Pacific Business Trust is making connections around the country, developing key regional relationships and resources with various stakeholders and clients as part of a broader national network over New Zealand, including the Waikato, Northland, Bay of Plenty, Central North Island, Wellington, Christchurch and the Deep South.
The regional strategy is focused on connecting businesses to create economic blocks of influence, sharing resource and increasing scale, says PBT CEO Kim Tuaine.
“It’s about setting up local business eco-systems for greater impact,” she says.
“We’re developing tangible programmes, equipping businesses with resource, providing access to networks and links to relevant projects that we’re aware of, to support their growth and achieve greater scale.”
These regional business eco systems fit into Pacific Business Trust’s broader strategy to develop a national network of well-connected, well-resourced Pacific businesses that can collaborate for greater opportunity and compete globally.
Business Growth Manager Richard Taurima says each local business eco-system is different.
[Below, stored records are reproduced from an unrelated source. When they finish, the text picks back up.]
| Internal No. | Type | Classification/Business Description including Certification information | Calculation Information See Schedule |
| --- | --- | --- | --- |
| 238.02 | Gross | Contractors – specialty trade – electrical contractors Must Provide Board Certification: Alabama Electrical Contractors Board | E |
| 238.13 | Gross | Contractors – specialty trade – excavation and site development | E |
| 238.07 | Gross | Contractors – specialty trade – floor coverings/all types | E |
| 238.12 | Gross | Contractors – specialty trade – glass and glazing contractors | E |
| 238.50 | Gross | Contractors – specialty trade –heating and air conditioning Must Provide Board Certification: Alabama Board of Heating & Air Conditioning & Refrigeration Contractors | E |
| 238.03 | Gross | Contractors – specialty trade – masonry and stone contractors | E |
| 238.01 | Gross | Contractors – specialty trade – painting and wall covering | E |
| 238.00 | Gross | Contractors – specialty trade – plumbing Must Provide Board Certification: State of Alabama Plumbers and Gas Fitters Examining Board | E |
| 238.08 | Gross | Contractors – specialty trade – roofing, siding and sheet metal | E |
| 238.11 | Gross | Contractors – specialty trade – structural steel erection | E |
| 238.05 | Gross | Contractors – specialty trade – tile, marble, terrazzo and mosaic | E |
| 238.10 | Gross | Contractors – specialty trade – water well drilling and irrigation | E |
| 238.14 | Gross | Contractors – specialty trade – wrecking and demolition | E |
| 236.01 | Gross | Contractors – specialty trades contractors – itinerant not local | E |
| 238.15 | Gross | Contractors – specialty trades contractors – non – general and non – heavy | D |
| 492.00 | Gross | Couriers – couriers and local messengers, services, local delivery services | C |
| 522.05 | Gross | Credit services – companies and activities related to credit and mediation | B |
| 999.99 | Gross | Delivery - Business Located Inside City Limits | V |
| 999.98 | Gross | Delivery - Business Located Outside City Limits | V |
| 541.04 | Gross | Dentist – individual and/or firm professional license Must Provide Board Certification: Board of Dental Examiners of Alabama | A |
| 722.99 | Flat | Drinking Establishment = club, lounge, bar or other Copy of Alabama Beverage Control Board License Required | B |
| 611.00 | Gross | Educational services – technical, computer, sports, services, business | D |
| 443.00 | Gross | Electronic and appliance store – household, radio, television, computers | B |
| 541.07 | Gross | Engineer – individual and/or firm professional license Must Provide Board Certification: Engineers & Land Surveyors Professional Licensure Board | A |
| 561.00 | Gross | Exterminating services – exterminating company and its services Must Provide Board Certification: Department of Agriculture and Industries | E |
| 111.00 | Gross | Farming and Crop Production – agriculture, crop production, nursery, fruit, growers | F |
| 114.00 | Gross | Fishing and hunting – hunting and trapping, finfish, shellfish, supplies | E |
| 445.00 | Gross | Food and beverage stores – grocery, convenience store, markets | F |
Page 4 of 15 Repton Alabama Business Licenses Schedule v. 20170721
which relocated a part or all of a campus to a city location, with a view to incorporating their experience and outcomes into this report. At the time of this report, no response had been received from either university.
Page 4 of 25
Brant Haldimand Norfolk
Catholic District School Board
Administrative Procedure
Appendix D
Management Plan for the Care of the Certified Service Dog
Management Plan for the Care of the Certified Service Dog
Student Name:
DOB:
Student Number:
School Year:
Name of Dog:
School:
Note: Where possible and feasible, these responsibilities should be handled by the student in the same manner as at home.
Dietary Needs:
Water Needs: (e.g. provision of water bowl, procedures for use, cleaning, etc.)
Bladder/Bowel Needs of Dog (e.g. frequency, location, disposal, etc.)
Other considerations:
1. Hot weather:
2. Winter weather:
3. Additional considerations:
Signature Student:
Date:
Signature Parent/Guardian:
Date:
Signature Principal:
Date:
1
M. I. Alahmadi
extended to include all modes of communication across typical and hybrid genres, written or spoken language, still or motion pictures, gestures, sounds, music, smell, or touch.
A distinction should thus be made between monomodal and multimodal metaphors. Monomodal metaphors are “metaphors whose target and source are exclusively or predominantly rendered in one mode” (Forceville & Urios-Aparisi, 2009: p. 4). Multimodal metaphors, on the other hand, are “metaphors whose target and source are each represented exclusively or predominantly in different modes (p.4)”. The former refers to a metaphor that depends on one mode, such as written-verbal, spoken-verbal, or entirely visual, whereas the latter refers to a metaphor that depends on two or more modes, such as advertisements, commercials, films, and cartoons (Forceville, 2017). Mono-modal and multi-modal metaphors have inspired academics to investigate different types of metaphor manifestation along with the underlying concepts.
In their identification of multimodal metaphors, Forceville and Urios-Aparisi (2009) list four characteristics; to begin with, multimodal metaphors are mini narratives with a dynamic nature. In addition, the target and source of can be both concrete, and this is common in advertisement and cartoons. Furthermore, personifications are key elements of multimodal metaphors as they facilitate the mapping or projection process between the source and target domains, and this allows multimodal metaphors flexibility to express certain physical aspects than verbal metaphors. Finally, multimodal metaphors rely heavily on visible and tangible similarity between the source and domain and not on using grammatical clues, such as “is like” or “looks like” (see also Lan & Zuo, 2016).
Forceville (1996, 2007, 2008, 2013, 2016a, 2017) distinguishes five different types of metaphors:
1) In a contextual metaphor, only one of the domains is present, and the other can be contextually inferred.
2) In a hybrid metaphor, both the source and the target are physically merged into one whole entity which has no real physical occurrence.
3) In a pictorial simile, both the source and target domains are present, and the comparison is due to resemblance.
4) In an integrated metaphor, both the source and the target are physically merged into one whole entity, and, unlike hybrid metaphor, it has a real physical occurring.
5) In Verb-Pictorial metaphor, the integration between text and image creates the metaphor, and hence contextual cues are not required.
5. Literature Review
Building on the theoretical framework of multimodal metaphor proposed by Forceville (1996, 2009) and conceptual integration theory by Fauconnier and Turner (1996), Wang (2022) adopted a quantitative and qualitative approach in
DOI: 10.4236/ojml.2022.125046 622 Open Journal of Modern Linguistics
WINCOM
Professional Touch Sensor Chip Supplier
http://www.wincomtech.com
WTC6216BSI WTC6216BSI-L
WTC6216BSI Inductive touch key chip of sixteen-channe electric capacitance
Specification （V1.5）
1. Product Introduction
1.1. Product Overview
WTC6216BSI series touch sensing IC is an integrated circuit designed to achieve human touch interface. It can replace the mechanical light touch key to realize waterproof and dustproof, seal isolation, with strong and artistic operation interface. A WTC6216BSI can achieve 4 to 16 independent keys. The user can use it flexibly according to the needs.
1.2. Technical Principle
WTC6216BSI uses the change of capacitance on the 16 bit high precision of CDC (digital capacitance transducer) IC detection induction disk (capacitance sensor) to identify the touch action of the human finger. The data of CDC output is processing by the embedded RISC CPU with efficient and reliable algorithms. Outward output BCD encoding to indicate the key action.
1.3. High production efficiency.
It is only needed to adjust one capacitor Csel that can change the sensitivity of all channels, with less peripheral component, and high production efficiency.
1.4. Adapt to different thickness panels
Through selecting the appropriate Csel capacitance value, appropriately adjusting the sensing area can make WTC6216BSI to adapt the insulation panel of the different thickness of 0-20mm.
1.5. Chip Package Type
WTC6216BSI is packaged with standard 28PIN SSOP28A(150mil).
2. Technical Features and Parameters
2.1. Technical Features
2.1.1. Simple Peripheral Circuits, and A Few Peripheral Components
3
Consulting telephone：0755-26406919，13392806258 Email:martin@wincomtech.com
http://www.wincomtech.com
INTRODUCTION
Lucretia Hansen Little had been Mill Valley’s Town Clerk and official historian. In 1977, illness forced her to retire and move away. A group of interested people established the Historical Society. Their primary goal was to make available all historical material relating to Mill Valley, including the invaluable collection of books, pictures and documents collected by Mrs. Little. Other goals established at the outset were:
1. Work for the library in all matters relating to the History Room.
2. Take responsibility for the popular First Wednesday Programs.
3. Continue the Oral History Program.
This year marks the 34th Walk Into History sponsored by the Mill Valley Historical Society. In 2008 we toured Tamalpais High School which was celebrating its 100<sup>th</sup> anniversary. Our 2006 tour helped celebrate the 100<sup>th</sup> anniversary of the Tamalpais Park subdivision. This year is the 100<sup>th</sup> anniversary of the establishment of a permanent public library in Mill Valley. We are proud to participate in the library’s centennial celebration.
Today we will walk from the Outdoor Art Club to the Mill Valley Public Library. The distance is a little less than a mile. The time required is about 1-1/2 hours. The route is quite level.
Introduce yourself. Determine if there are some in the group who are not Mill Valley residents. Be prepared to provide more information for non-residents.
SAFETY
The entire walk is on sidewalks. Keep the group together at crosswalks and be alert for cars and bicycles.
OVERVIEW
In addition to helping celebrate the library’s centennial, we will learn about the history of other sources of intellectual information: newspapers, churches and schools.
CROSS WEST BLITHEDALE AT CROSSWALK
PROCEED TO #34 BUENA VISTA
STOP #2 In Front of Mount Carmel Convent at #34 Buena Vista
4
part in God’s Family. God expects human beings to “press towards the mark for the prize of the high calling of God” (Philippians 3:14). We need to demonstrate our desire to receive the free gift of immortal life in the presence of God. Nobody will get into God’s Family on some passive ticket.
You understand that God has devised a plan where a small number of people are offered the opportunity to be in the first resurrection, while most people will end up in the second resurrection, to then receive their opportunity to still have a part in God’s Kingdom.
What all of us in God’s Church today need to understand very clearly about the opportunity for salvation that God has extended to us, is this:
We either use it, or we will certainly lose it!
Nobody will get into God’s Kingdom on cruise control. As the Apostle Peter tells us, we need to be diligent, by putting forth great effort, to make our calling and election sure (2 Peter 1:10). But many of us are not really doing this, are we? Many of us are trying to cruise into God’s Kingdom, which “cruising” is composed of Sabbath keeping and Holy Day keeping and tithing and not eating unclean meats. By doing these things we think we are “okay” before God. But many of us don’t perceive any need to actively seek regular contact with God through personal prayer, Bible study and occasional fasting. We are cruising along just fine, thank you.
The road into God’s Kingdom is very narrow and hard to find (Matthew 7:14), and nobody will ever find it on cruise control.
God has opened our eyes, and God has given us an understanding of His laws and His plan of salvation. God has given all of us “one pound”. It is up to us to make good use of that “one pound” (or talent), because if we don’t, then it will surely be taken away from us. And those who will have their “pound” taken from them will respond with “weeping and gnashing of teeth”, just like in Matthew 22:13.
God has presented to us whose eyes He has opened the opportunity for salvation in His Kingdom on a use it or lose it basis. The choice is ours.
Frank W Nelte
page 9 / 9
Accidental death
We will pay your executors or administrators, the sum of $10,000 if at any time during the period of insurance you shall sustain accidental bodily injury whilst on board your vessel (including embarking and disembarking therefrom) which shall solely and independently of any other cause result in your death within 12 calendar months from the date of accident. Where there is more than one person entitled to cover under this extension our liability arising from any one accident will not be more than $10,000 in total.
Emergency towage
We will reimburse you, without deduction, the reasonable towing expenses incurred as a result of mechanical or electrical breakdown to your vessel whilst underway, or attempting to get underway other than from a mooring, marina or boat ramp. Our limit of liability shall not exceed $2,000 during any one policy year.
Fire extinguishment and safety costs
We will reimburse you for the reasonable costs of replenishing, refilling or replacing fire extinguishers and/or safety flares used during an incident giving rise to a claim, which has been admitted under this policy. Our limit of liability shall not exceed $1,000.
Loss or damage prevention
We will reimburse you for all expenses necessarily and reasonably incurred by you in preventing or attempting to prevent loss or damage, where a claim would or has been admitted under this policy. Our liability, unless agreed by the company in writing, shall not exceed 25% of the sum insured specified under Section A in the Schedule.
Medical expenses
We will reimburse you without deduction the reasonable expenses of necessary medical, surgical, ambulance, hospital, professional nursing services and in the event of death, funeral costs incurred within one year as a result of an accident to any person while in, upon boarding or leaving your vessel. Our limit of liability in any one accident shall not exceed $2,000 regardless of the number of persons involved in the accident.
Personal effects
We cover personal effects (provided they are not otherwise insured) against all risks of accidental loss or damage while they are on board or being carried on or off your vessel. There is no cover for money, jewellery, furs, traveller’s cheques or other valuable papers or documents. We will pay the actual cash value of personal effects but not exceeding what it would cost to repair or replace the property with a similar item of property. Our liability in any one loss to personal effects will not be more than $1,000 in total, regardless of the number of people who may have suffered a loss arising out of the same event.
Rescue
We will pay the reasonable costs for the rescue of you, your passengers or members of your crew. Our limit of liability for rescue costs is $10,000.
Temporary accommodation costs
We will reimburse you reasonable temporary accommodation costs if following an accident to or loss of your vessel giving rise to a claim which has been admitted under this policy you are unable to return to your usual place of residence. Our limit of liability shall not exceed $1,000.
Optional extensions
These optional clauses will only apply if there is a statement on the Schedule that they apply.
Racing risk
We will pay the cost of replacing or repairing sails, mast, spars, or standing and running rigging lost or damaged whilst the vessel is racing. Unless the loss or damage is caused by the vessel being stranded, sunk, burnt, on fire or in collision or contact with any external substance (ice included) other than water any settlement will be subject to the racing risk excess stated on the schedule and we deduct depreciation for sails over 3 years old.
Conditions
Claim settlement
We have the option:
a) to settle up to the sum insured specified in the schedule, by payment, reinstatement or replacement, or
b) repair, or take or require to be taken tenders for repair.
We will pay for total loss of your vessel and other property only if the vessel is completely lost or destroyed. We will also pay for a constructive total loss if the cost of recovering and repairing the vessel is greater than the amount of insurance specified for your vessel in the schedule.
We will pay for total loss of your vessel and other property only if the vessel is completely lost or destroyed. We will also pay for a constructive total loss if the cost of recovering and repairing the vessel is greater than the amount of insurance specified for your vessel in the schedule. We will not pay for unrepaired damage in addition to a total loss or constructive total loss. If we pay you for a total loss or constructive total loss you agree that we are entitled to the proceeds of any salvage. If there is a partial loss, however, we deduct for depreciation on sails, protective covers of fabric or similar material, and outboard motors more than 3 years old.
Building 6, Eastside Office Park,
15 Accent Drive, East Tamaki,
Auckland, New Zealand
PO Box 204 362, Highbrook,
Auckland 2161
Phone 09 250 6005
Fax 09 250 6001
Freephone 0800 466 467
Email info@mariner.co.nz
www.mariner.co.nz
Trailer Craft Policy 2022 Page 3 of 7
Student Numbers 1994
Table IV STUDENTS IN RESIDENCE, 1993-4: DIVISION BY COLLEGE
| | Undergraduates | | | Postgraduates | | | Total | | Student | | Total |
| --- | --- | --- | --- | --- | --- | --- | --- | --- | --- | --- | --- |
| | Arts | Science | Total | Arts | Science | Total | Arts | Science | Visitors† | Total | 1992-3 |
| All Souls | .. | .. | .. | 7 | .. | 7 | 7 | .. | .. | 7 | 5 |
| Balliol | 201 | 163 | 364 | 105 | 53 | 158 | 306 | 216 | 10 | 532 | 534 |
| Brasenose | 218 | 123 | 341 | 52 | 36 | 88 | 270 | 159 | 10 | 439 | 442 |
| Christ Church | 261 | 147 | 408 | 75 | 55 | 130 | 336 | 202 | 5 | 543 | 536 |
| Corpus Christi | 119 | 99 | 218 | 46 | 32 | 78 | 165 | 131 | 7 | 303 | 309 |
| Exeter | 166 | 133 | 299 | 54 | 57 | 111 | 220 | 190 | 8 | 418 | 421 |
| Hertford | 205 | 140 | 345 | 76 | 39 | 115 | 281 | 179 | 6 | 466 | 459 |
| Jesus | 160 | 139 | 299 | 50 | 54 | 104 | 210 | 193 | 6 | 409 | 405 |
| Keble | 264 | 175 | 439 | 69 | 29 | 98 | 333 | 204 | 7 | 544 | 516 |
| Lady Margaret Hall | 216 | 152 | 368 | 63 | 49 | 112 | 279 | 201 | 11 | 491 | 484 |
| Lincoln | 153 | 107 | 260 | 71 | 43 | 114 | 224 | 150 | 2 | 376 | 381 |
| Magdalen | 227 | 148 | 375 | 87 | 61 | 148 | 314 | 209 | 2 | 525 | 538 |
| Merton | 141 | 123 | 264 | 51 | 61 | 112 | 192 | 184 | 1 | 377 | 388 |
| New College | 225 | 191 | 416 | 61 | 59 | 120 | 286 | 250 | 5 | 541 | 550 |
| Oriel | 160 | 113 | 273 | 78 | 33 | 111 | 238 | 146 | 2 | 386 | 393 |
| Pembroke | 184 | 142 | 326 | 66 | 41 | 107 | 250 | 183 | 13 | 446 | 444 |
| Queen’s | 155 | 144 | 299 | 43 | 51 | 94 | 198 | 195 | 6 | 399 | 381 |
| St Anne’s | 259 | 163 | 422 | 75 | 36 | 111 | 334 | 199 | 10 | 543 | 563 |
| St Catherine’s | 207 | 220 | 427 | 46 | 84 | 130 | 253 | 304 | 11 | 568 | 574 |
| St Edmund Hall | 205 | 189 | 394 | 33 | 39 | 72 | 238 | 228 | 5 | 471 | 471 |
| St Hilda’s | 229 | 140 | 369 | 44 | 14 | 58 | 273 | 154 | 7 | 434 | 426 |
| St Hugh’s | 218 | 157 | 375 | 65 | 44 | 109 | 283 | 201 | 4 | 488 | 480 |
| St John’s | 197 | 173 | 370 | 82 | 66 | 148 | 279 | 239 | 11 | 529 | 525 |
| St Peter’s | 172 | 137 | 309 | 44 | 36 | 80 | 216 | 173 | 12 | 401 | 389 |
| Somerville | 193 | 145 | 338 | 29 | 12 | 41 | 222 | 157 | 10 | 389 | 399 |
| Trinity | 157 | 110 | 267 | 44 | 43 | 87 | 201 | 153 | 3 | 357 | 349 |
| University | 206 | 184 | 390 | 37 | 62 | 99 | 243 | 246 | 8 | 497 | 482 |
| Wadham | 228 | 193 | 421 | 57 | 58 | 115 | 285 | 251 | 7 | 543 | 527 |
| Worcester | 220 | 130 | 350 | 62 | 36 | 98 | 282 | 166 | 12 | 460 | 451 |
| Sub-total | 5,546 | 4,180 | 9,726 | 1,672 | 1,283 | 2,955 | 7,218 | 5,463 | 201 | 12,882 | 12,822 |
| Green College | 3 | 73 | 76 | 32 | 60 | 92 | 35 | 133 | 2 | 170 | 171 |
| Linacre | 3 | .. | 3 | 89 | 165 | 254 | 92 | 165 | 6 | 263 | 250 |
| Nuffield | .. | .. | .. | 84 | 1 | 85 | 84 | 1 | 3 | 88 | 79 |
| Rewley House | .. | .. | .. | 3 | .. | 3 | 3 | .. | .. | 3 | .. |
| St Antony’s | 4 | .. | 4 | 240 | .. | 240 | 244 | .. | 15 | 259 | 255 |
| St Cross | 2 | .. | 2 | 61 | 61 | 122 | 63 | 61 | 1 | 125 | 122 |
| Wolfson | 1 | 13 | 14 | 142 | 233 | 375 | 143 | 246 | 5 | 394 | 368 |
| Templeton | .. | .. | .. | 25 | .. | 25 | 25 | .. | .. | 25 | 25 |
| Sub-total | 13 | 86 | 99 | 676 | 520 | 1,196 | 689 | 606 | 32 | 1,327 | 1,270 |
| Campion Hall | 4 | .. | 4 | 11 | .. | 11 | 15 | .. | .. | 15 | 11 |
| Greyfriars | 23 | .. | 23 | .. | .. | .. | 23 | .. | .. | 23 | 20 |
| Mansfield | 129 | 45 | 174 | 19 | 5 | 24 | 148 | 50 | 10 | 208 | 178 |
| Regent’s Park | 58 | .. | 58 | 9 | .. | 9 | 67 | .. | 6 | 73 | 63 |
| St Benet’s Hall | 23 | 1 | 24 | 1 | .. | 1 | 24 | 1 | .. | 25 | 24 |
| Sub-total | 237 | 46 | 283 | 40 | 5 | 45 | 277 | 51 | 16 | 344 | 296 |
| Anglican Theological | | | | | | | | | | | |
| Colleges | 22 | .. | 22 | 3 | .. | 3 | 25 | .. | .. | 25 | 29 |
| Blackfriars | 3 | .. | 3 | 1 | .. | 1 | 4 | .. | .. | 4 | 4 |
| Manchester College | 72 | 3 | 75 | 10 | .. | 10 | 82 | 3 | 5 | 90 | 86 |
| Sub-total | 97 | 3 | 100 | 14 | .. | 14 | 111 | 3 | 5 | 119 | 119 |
By combining the unique skills and expertise of the PBT Team at each location, they can tailor support and adapt to deliver what’s needed.
One of the first eco-systems Richard was involved in setting up was in the Waikato region.
“We have connected with the Waikato Innovation Park and the Waikato Pacific Business Network in Hamilton, which wants us to do a Pacific Meet and Greet event and present to the local business network,” he says.
“It’s growing because businesses are moving out of Auckland because it’s too expensive. Towns outside of Hamilton are benefitting, too, including Huntly, Morrinsville and Matamata.”
The types of businesses being attracted to the region vary, from construction, subbies (sub-contractors), hospitality, education and tech.
He adds that some Auckland-based Pacific-owned businesses are heading to the provinces so that they can concentrate more on their businesses.
“They’re generally quiet and like to keep a low profile and stick to the mainstream,” he says.
“They just want to get on with their business and are doing amazing things in regards to the arts, designer clothing, supplying hotels … all sorts of ventures.”
Richard says now that PBT regional eco-systems are up and running, the next challenge is to build relationships with local iwi.
“There are plenty of synergies between Maori and Pacific. A lot of that includes strong family ties, through marriage and other ties. Working with both iwi, who are each significant in their own right, will strengthen PBT’s regional strategy further.”
Kim adds the Pacific Business Trust team is working hard throughout all the regions across all of New Zealand.
“Those in business or starting out are primarily interested in where they can get funding and who can help them grow from what they’ve got. Based on their background and where they’re at, we’ll provide the appropriate advice and the direction we can steer them towards.”